Provided data:
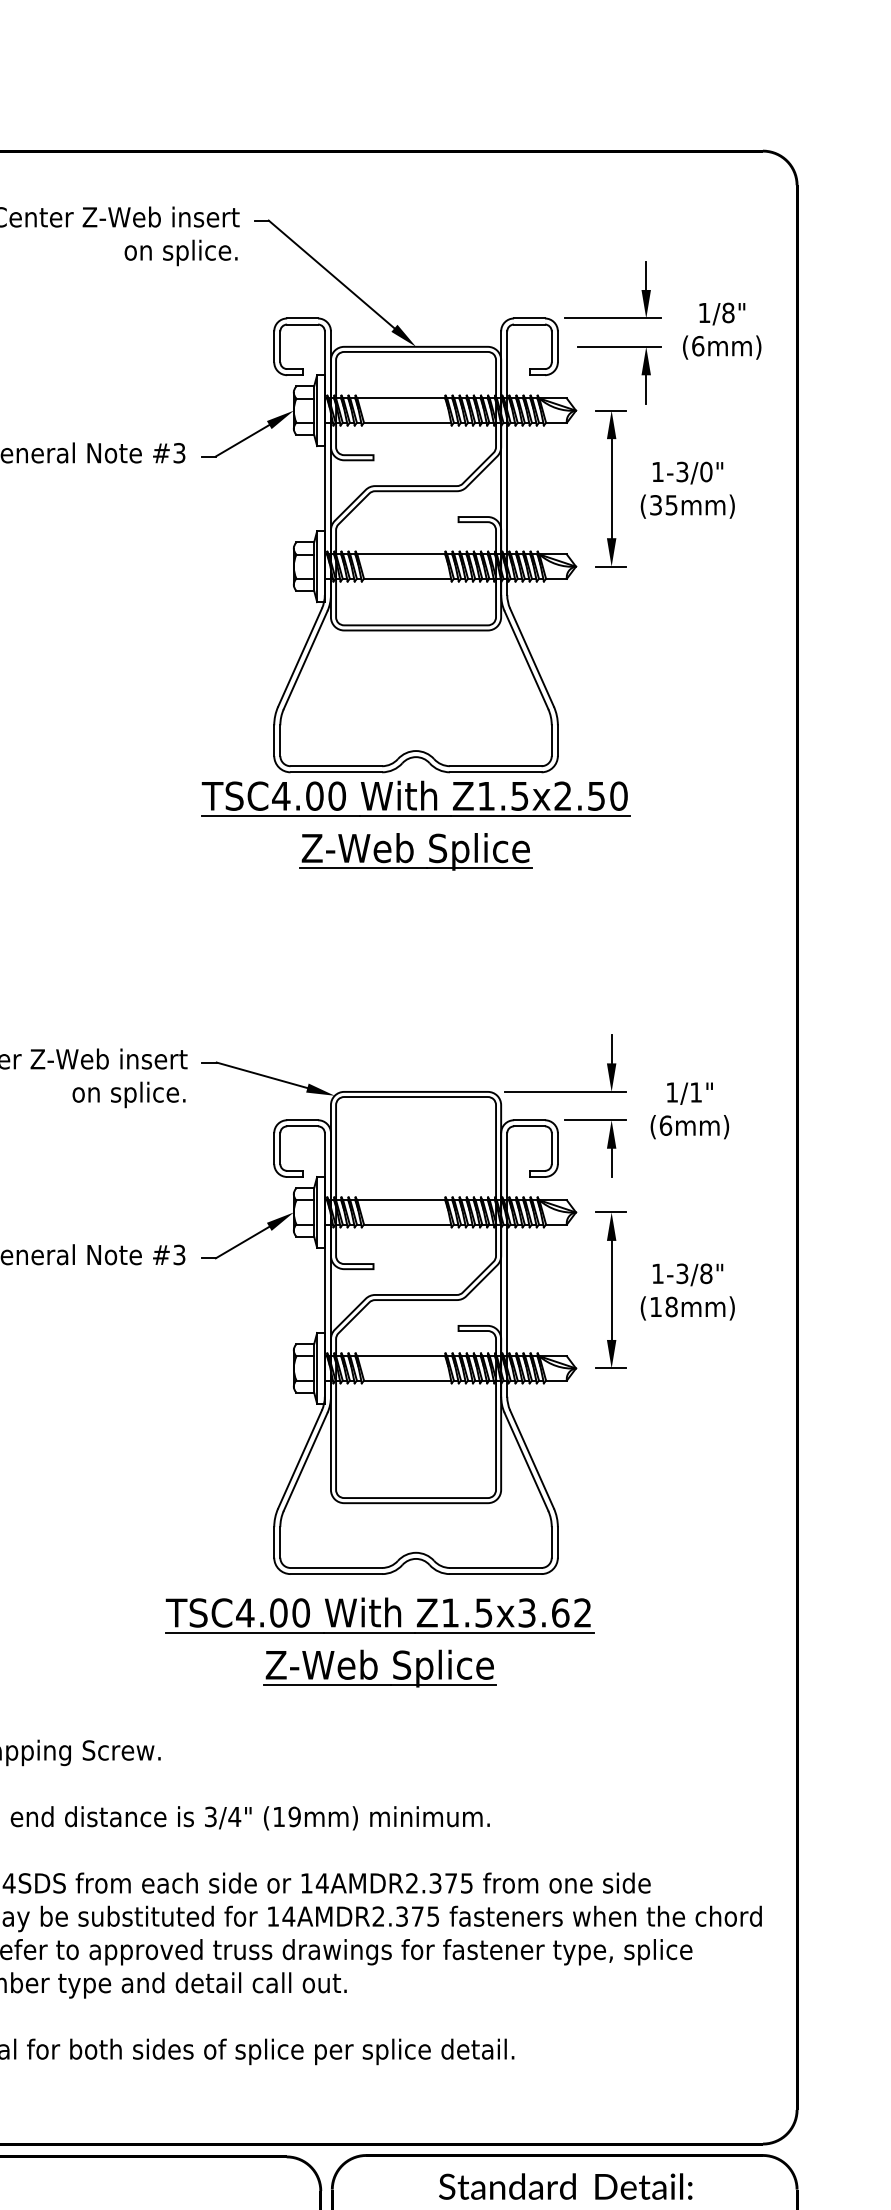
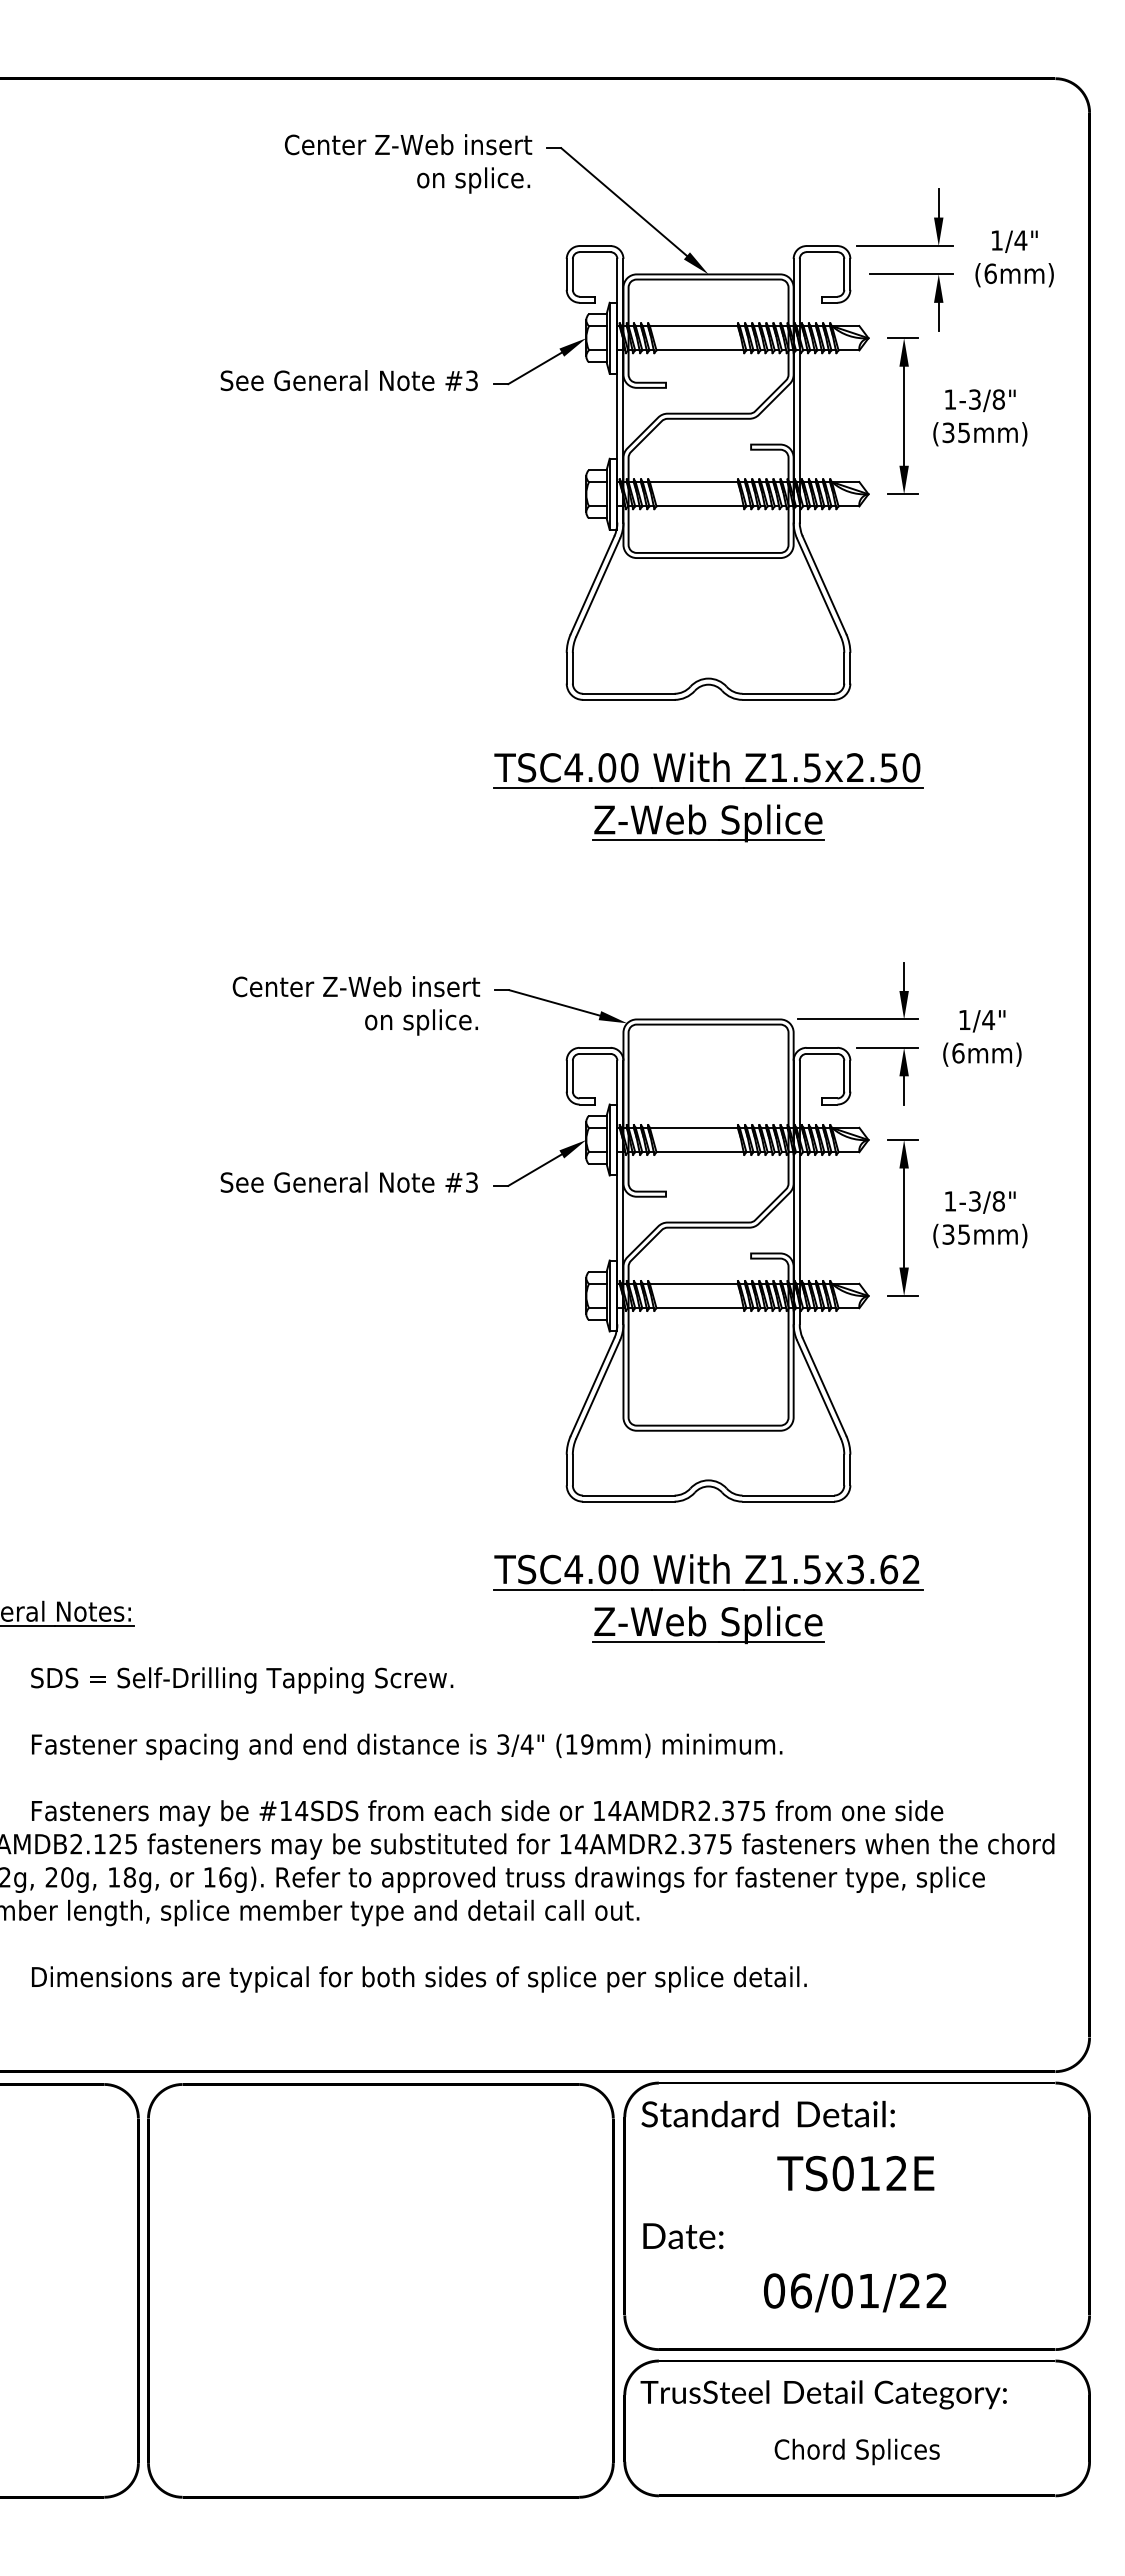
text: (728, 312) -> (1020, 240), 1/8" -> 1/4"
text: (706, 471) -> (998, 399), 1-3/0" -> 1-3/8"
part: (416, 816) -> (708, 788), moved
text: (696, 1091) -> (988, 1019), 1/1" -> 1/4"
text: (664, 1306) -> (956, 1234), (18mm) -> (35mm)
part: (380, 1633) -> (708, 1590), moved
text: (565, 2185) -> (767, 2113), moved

Exercise requirements:
Print all entries exactly. The images do not belong in the copy.

Response below:
text: (728, 312) -> (1020, 240), 1/8" -> 1/4"
text: (706, 471) -> (998, 399), 1-3/0" -> 1-3/8"
part: (416, 816) -> (708, 788), moved
text: (696, 1091) -> (988, 1019), 1/1" -> 1/4"
text: (664, 1306) -> (956, 1234), (18mm) -> (35mm)
part: (380, 1633) -> (708, 1590), moved
text: (565, 2185) -> (767, 2113), moved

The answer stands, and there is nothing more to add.